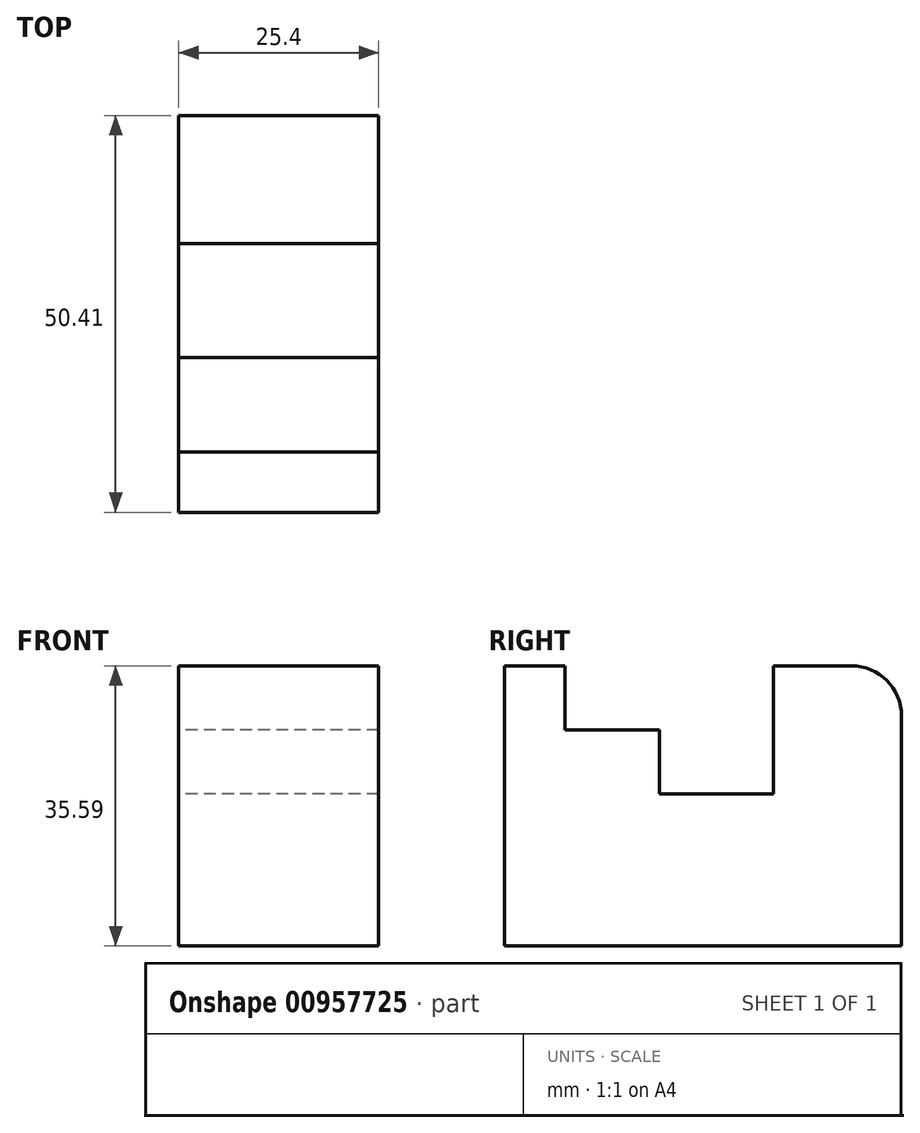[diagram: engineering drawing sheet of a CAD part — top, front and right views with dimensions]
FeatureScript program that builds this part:
annotation { "Feature Type Name" : "Feature", "Feature Type Description" : "" }
export const myFeature = defineFeature(function(context is Context, id is Id, definition is map)
    precondition{}
    {
        {
            var Q0;
            Q0=qCreatedBy(makeId("Right.planeOp"),FACE);
            var sketch = newSketch(context, id + "F0", { "sketchPlane" : qUnion([Q0])});
            skLineSegment(sketch, "E0", {"start": v(0, 0) * mm, "end": v(50.41, 0) * mm});
            skLineSegment(sketch, "E1", {"start": v(50.41, 0) * mm, "end": v(50.41, 29.24) * mm});
            skLineSegment(sketch, "E2", {"start": v(44.06, 35.59) * mm, "end": v(34.16, 35.59) * mm});
            skLineSegment(sketch, "E3", {"start": v(34.16, 35.59) * mm, "end": v(34.16, 19.33) * mm});
            skLineSegment(sketch, "E4", {"start": v(34.16, 19.33) * mm, "end": v(19.64, 19.33) * mm});
            skLineSegment(sketch, "E5", {"start": v(19.64, 19.33) * mm, "end": v(19.64, 27.46) * mm});
            skPoint(sketch, "E5.endSnap0", {"position": v(34.16, 27.46) * mm});
            skLineSegment(sketch, "E6", {"start": v(19.64, 27.46) * mm, "end": v(7.65, 27.46) * mm});
            skLineSegment(sketch, "E7", {"start": v(7.65, 27.46) * mm, "end": v(7.65, 35.59) * mm});
            skLineSegment(sketch, "E8", {"start": v(7.65, 35.59) * mm, "end": v(0, 35.59) * mm});
            skLineSegment(sketch, "E9", {"start": v(0, 35.59) * mm, "end": v(0, 0) * mm});
            skPoint(sketch, "E10.visualSharp", {"position": v(50.41, 35.59) * mm});
            skArc(sketch, "E10.filletArc", {"start": v(50.41, 29.24) * mm, "mid": v(48.55, 33.73) * mm, "end": v(44.06, 35.59) * mm});
            skSolve(sketch);
        }
        {
            var Q0;
            Q0 = qSketchRegion(id + "F0", true);
            extrude(context, id + "F1", {"entities" : qUnion([Q0]), "depth" : 25.4 * mm, "offsetDistance" : 25.4 * mm});
        }
    });
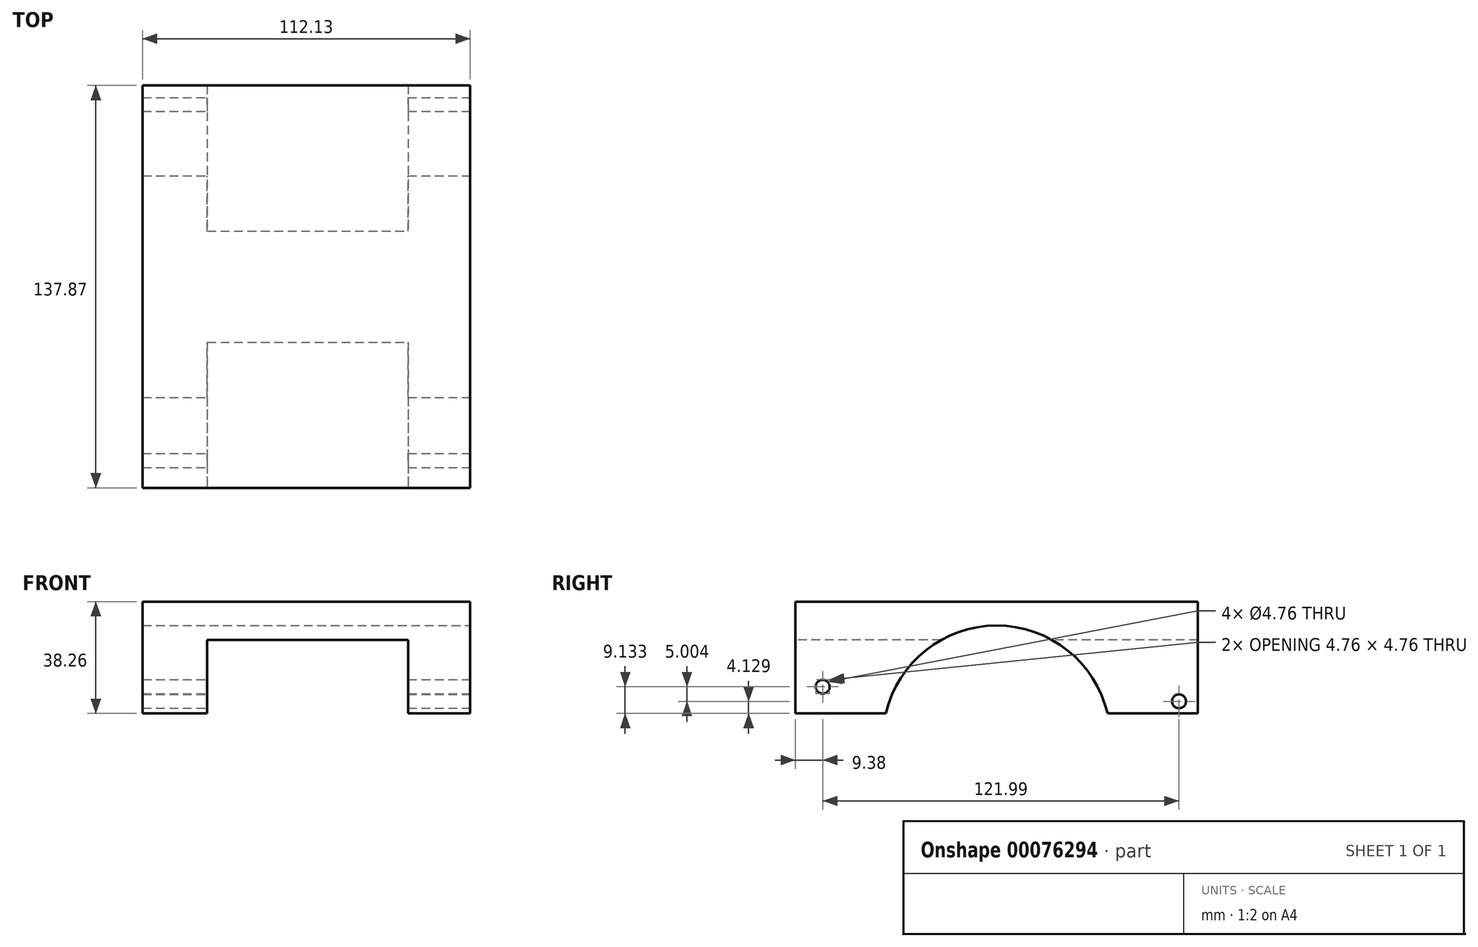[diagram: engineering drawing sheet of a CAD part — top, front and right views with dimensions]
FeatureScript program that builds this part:
annotation { "Feature Type Name" : "Feature", "Feature Type Description" : "" }
export const myFeature = defineFeature(function(context is Context, id is Id, definition is map)
    precondition{}
    {
        {
            var Q0;
            Q0=qCreatedBy(makeId("Front.planeOp"),FACE);
            var sketch = newSketch(context, id + "F0", { "sketchPlane" : qUnion([Q0])});
            skLineSegment(sketch, "E0.bottom", {"start": v(-57.39, 38.26) * mm, "end": v(54.74, 38.26) * mm});
            skLineSegment(sketch, "E0.top", {"start": v(-57.39, 0) * mm, "end": v(54.74, 0) * mm});
            skLineSegment(sketch, "E0.left", {"start": v(-57.39, 38.26) * mm, "end": v(-57.39, 0) * mm});
            skLineSegment(sketch, "E0.right", {"start": v(54.74, 38.26) * mm, "end": v(54.74, 0) * mm});
            skSolve(sketch);
        }
        {
            var Q0;
            Q0=makeQuery(id+"F0.imprint","IMPRINT",FACE,{"disambiguationData":[TD([[makeQuery(id+"F0.imprint","IMPRINT",EDGE,{"derivedFrom":sQuery(id+"F0.wireOp",EDGE,"E0.bottom")}),-1.0]])]});
            extrude(context, id + "F1", {"entities" : qUnion([Q0]), "depth" : 137.87 * mm});
        }
        {
            var Q0;
            Q0=makeQuery(id+"F1.opExtrude","CAP_FACE",FACE,{"disambiguationData":[OSD([sQuery(id+"F0.wireOp",EDGE,"E0.bottom"),sQuery(id+"F0.wireOp",EDGE,"E0.top"),sQuery(id+"F0.wireOp",EDGE,"E0.left"),sQuery(id+"F0.wireOp",EDGE,"E0.right")])],"isStart":false});
            var sketch = newSketch(context, id + "F2", { "sketchPlane" : qUnion([Q0])});
            skLineSegment(sketch, "E1.bottom", {"start": v(-35.27, 25.15) * mm, "end": v(33.51, 25.15) * mm});
            skLineSegment(sketch, "E1.top", {"start": v(-35.27, 0) * mm, "end": v(33.51, 0) * mm});
            skLineSegment(sketch, "E1.left", {"start": v(-35.27, 25.15) * mm, "end": v(-35.27, 0) * mm});
            skLineSegment(sketch, "E1.right", {"start": v(33.51, 25.15) * mm, "end": v(33.51, 0) * mm});
            skSolve(sketch);
        }
        {
            var Q0;
            Q0=makeQuery(id+"F2.imprint","IMPRINT",FACE,{"disambiguationData":[TD([[makeQuery(id+"F2.imprint","IMPRINT",EDGE,{"derivedFrom":sQuery(id+"F2.wireOp",EDGE,"E1.bottom")}),-1.0]])]});
            extrude(context, id + "F3", {"entities" : qUnion([Q0]), "operationType" : NewBodyOperationType.REMOVE, "endBound" : BoundingType.THROUGH_ALL, "oppositeDirection" : true, "depth" : 25.4 * mm});
        }
        {
            var Q0;
            Q0=makeQuery(id+"F1.opExtrude","SWEPT_FACE",FACE,{"disambiguationData":[OSD([sQuery(id+"F0.wireOp",EDGE,"E0.right")])]});
            var sketch = newSketch(context, id + "F4", { "sketchPlane" : qUnion([Q0])});
            skCircle(sketch, "E2", {"center": v(-128.5, 9.13) * mm, "radius": 2.38 * mm});
            skSolve(sketch);
        }
        {
            var Q0;
            Q0=makeQuery(id+"F4.imprint","IMPRINT",FACE,{"disambiguationData":[TD([[makeQuery(id+"F4.imprint","IMPRINT",EDGE,{"derivedFrom":sQuery(id+"F4.wireOp",EDGE,"E2")}),1.0]])]});
            extrude(context, id + "F5", {"entities" : qUnion([Q0]), "operationType" : NewBodyOperationType.REMOVE, "endBound" : BoundingType.THROUGH_ALL, "oppositeDirection" : true, "depth" : 25.4 * mm});
        }
        {
            var Q0;
            Q0=makeQuery(id+"F1.opExtrude","SWEPT_FACE",FACE,{"disambiguationData":[OSD([sQuery(id+"F0.wireOp",EDGE,"E0.right")])]});
            var sketch = newSketch(context, id + "F6", { "sketchPlane" : qUnion([Q0])});
            skCircle(sketch, "E3", {"center": v(-6.5, 4.13) * mm, "radius": 2.38 * mm});
            skSolve(sketch);
        }
        {
            var Q0;
            Q0=makeQuery(id+"F6.imprint","IMPRINT",FACE,{"disambiguationData":[TD([[makeQuery(id+"F6.imprint","IMPRINT",EDGE,{"derivedFrom":sQuery(id+"F6.wireOp",EDGE,"E3")}),1.0]])]});
            extrude(context, id + "F7", {"entities" : qUnion([Q0]), "operationType" : NewBodyOperationType.REMOVE, "endBound" : BoundingType.THROUGH_ALL, "oppositeDirection" : true, "depth" : 25.4 * mm});
        }
        {
            var Q0;
            Q0=makeQuery(id+"F1.opExtrude","SWEPT_FACE",FACE,{"disambiguationData":[OSD([sQuery(id+"F0.wireOp",EDGE,"E0.right")])]});
            var sketch = newSketch(context, id + "F8", { "sketchPlane" : qUnion([Q0])});
            skCircle(sketch, "E4", {"center": v(-68.94, -8.9) * mm, "radius": 39 * mm});
            skPoint(sketch, "E4.centerSnap0", {"position": v(-68.94, 0) * mm});
            skSolve(sketch);
        }
        {
            var Q0;
            {var subQ0=sQuery(id+"F8.wireOp",EDGE,"E4");var subQ1=makeQuery(id+"F1.opExtrude","SWEPT_EDGE",EDGE,{"disambiguationData":[OSD([sQuery(id+"F0.wireOp",EDGE,"E0.top"),sQuery(id+"F0.wireOp",EDGE,"E0.right")])]});var subQ2=makeQuery(id+"F8.imprint","INTERSECT",VERTEX,{"disambiguationData":[OD(0.0)],"derivedFrom":[subQ1,subQ0]});Q0=makeQuery(id+"F8.imprint","IMPRINT",FACE,{"disambiguationData":[TD([[makeQuery(id+"F8.imprint","IMPRINT",EDGE,{"disambiguationData":[TD([[subQ2,-1.0]])],"derivedFrom":subQ0}),1.0]])]});}
            extrude(context, id + "F9", {"entities" : qUnion([Q0]), "operationType" : NewBodyOperationType.REMOVE, "endBound" : BoundingType.THROUGH_ALL, "oppositeDirection" : true, "depth" : 25.4 * mm});
        }
    });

-- What the exercise asks --
State how many lines in the records above contain the string "radius", where case counts. Give only the number.

-- Response --
3